──────── TEXTAUSZUG
Was versteht Ihr unter "Klassik"?

  • Ich meine nicht "Klassik" als Abgrenzung zu Jazz, Pop usw.


    Ich meine "Klassik" als Sammelbegriff für Musik zwischen Johann Sebastian Bach (+ 1750) und der sogenannten Romantik.


    Was versteht Ihr darunter?


    Fasst Ihr das eher als Epochenbegriff auf - also primär mit dem Fokus auf der zeitlichen Abgrenzung? Ist also die Mannheimer Schule "Klassik"? Etwa die revolutionären Orchestertrios op. 1 (ca. 1755) von Johann Wenzel Anton Stamitz? Die Bach-Söhne?


    Und wann hört diese Epoche auf? Mit Beethovens Tod? Gute Idee - aber der Freischütz, zweifelsohne ein Werk der Romantik, wurde noch vorher uraufgeführt, im Jahre 1821. Sogar Beethovens 9. Sinfonie wurde erst 1824 uraufgeführt. Seinerzeit schrieb Schubert schon an seiner "Unvollendeten". - Apropos Schubert: Der starb schon 1828, Beethoven erst 1827. Verdammt wenig Zeit für Schubert, noch schnell etwas Romantisches zu komponieren, selbst bei seinem Tempo ...


    Oder ist Klassik für Euch eher ein Stilbegriff? Wegfall des Basso continuo, noch nicht die dunkle Instrumentierung der Romantik (Bläserensembles aus Klarinetten, Hörner und Fagott - Freischütz), noch nicht die Klangmassierungen der Romantik, nicht die Poetisierung der Musik, die Vertonung außermusikalischer Inhalte (Ausnahmen bestätigen die Regel), noch nicht die komplexe Harmonik, noch nicht die romantische Sehnsucht nach Erlösung, ... Falls ja: Da tanzt das Orchestervorspiel zu Haydns Schöpfung (UA 1798) gehörig aus der Reihe - viel progressiver als Beethovens erste beiden Sinfonien.
────────────────
──────── DATENÜBERSICHT
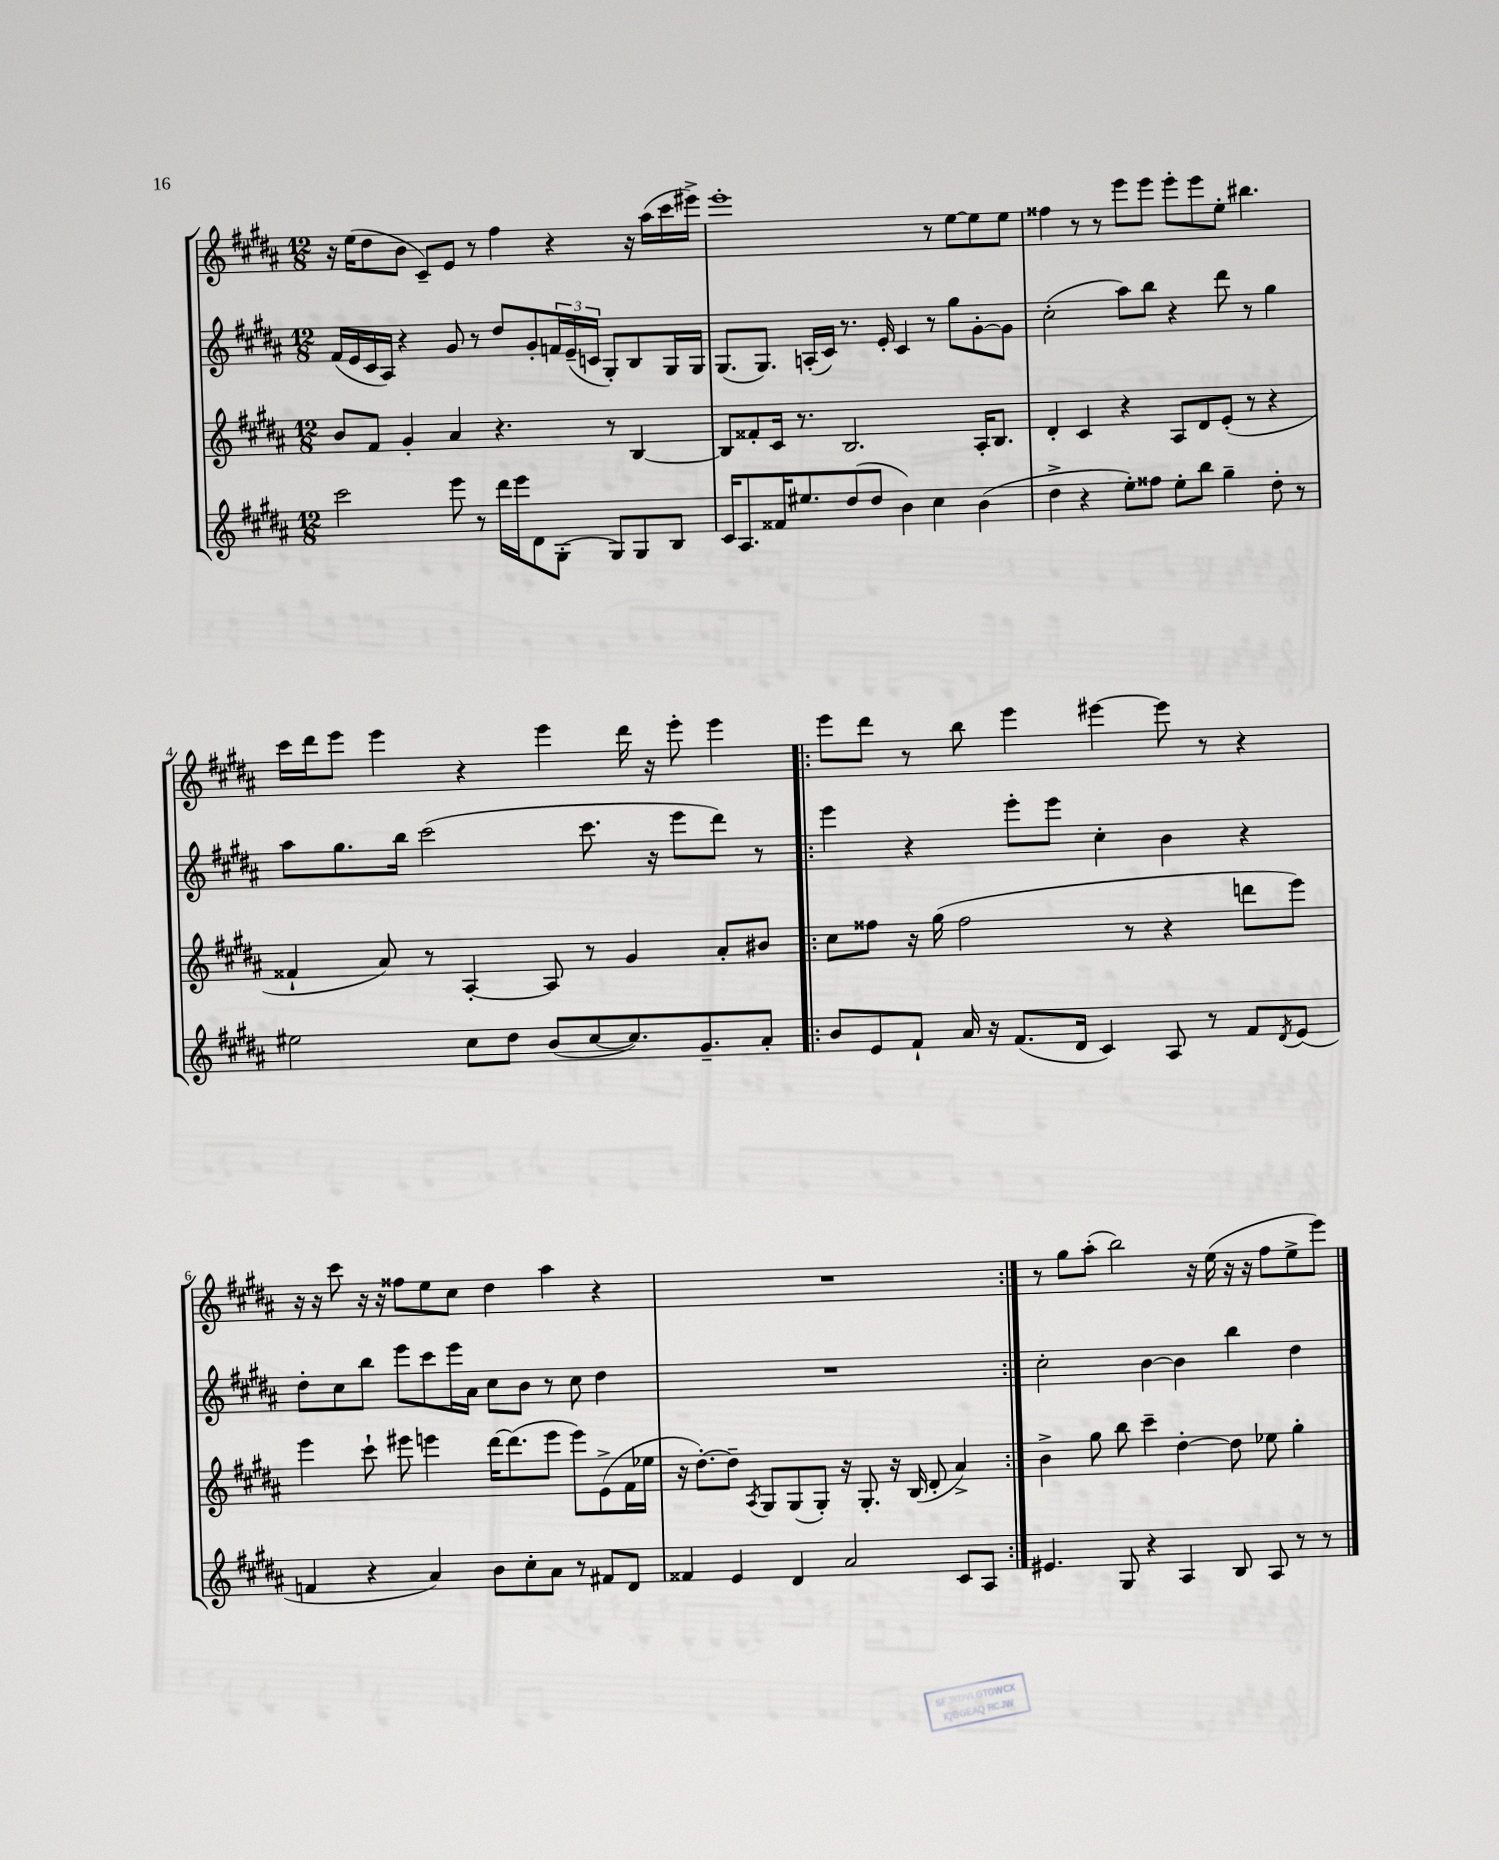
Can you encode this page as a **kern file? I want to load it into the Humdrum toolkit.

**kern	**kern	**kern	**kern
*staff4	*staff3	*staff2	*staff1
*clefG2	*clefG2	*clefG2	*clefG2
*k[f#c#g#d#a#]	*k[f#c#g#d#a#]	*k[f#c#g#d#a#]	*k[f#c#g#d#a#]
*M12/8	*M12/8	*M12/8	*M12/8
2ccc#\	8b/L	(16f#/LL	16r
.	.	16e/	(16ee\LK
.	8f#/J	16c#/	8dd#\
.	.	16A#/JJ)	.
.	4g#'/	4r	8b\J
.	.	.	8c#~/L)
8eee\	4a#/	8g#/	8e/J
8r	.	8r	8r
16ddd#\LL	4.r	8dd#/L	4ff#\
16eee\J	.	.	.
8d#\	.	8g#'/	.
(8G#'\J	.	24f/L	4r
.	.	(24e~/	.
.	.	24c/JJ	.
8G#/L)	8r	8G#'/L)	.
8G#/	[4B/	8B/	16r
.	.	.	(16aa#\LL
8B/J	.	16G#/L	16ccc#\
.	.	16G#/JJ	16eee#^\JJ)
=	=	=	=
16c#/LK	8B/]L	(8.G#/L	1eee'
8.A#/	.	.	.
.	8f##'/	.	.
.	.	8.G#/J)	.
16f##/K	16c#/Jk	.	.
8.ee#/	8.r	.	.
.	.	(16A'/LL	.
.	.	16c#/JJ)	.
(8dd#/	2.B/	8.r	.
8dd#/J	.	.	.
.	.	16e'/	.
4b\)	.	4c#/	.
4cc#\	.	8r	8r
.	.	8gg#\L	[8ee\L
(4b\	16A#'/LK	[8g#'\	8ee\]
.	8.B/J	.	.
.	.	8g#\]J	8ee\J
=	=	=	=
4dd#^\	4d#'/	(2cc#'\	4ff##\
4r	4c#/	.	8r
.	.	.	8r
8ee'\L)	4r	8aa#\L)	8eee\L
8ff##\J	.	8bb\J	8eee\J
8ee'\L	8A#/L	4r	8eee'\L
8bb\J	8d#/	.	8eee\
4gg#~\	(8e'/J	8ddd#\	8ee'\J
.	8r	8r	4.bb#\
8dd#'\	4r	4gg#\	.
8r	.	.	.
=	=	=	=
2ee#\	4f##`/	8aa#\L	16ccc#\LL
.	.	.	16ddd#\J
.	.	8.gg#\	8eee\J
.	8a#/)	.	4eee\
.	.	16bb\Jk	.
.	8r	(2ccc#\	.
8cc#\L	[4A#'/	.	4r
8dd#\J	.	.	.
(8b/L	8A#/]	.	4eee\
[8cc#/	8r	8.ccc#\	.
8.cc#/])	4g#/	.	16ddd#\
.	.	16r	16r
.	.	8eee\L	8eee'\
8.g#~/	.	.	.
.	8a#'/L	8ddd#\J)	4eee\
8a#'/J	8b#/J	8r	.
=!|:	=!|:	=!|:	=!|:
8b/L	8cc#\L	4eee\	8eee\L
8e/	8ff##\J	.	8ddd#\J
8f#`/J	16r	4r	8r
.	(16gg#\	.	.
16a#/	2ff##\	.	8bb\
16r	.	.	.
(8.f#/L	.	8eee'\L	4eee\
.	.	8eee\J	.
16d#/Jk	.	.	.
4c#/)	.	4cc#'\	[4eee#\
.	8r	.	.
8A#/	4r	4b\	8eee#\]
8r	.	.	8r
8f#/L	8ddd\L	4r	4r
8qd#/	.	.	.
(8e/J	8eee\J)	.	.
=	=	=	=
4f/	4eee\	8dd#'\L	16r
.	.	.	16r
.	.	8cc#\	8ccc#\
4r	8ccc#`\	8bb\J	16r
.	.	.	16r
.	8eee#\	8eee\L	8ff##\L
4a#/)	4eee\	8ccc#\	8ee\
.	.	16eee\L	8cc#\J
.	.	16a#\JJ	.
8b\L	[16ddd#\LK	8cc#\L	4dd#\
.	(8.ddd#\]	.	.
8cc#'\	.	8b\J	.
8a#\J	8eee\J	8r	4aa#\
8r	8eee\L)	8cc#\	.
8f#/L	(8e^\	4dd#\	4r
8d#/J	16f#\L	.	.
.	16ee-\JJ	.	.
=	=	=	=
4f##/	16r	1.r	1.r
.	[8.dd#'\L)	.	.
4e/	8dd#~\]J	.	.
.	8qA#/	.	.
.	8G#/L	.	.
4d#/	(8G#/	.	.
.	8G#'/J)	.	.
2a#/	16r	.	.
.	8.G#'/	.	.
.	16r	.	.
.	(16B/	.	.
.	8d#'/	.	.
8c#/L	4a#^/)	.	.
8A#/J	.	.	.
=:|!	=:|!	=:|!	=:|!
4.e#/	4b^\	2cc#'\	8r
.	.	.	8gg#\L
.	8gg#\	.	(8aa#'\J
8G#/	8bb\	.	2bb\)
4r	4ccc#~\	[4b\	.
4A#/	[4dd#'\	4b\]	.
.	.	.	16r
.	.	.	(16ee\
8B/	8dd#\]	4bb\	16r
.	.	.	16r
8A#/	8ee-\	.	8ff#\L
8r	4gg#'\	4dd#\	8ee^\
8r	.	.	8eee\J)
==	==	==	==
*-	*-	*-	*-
────────────────
● **AUFGABE 1**: Zitiere aus dem Textauszug die Stelle, die mit „Was versteht Ihr unter“ beginnt und mit „versteht Ihr darunter?“ endet.
● **AUFGABE 2**: Fasse den Absatz des Textauszugs, der mit „Und wann hört diese Epoche auf?“ beginnt, als knappe Stichpunktliste zusammen und behalte dabei seine wesentlichen Fakten bei.

● **ANTWORT 1**:
Was versteht Ihr unter "Klassik"?

  • Ich meine nicht "Klassik" als Abgrenzung zu Jazz, Pop usw.


    Ich meine "Klassik" als Sammelbegriff für Musik zwischen Johann Sebastian Bach (+ 1750) und der sogenannten Romantik.


    Was versteht Ihr darunter?

● **ANTWORT 2**:
- Gefragt wird, ob die Epoche mit Beethovens Tod endet.
- Dagegen spricht, dass der „Freischütz“, ein Werk der Romantik, schon vorher uraufgeführt wurde, nämlich 1821.
- Beethovens 9. Sinfonie wurde sogar erst 1824 uraufgeführt, und zu dieser Zeit schrieb Schubert bereits an seiner „Unvollendeten“.
- Schubert starb 1828, Beethoven 1827.
- Schubert blieb also sehr wenig Zeit, danach noch etwas Romantisches zu komponieren.